Work order:
Extract each line from the entries below that has the string "parameter" in it.

===

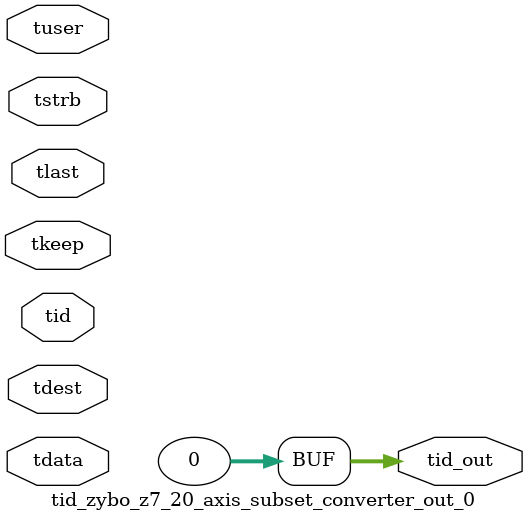
<source format=v>


`timescale 1ps/1ps

module tid_zybo_z7_20_axis_subset_converter_out_0 #
(
parameter C_S_AXIS_TID_WIDTH   = 1,
parameter C_S_AXIS_TUSER_WIDTH = 0,
parameter C_S_AXIS_TDATA_WIDTH = 0,
parameter C_S_AXIS_TDEST_WIDTH = 0,
parameter C_M_AXIS_TID_WIDTH   = 32
)
(
input  [(C_S_AXIS_TID_WIDTH   == 0 ? 1 : C_S_AXIS_TID_WIDTH)-1:0       ] tid,
input  [(C_S_AXIS_TDATA_WIDTH == 0 ? 1 : C_S_AXIS_TDATA_WIDTH)-1:0     ] tdata,
input  [(C_S_AXIS_TUSER_WIDTH == 0 ? 1 : C_S_AXIS_TUSER_WIDTH)-1:0     ] tuser,
input  [(C_S_AXIS_TDEST_WIDTH == 0 ? 1 : C_S_AXIS_TDEST_WIDTH)-1:0     ] tdest,
input  [(C_S_AXIS_TDATA_WIDTH/8)-1:0 ] tkeep,
input  [(C_S_AXIS_TDATA_WIDTH/8)-1:0 ] tstrb,
input                                                                    tlast,
output [(C_M_AXIS_TID_WIDTH   == 0 ? 1 : C_M_AXIS_TID_WIDTH)-1:0       ] tid_out
);

assign tid_out = {1'b0};

endmodule


</source>
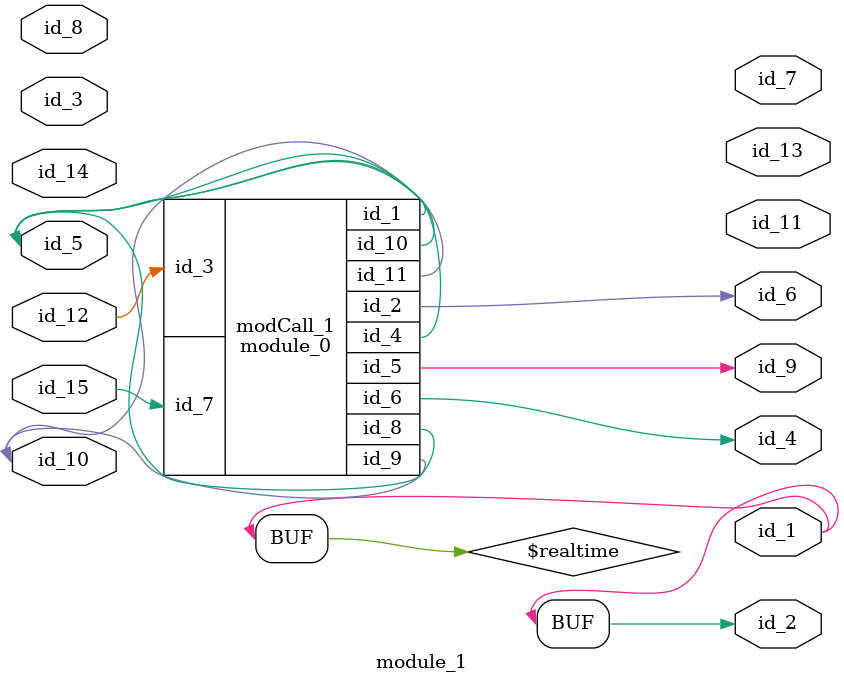
<source format=v>
module module_0 (
    id_1,
    id_2,
    id_3,
    id_4,
    id_5,
    id_6,
    id_7,
    id_8,
    id_9,
    id_10,
    id_11
);
  inout wire id_11;
  inout wire id_10;
  output wire id_9;
  inout wire id_8;
  input wire id_7;
  output wire id_6;
  output wire id_5;
  inout wire id_4;
  input wire id_3;
  output wire id_2;
  inout wire id_1;
  assign id_6 = $realtime;
  wire id_12;
endmodule
module module_1 (
    id_1,
    id_2,
    id_3,
    id_4,
    id_5,
    id_6,
    id_7,
    id_8,
    id_9,
    id_10,
    id_11,
    id_12,
    id_13,
    id_14,
    id_15
);
  input wire id_15;
  input wire id_14;
  output wire id_13;
  input wire id_12;
  output wire id_11;
  inout wire id_10;
  output wire id_9;
  input wire id_8;
  output wire id_7;
  output wire id_6;
  inout wire id_5;
  output wire id_4;
  input wire id_3;
  output wire id_2;
  output wire id_1;
  assign id_2 = $realtime;
  module_0 modCall_1 (
      id_5,
      id_6,
      id_12,
      id_5,
      id_9,
      id_4,
      id_15,
      id_5,
      id_10,
      id_5,
      id_10
  );
  wire id_16;
  assign id_1 = $realtime;
endmodule

</source>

===

Written solution:
parameter C_S_AXIS_TID_WIDTH   = 1,
parameter C_S_AXIS_TUSER_WIDTH = 0,
parameter C_S_AXIS_TDATA_WIDTH = 0,
parameter C_S_AXIS_TDEST_WIDTH = 0,
parameter C_M_AXIS_TID_WIDTH   = 32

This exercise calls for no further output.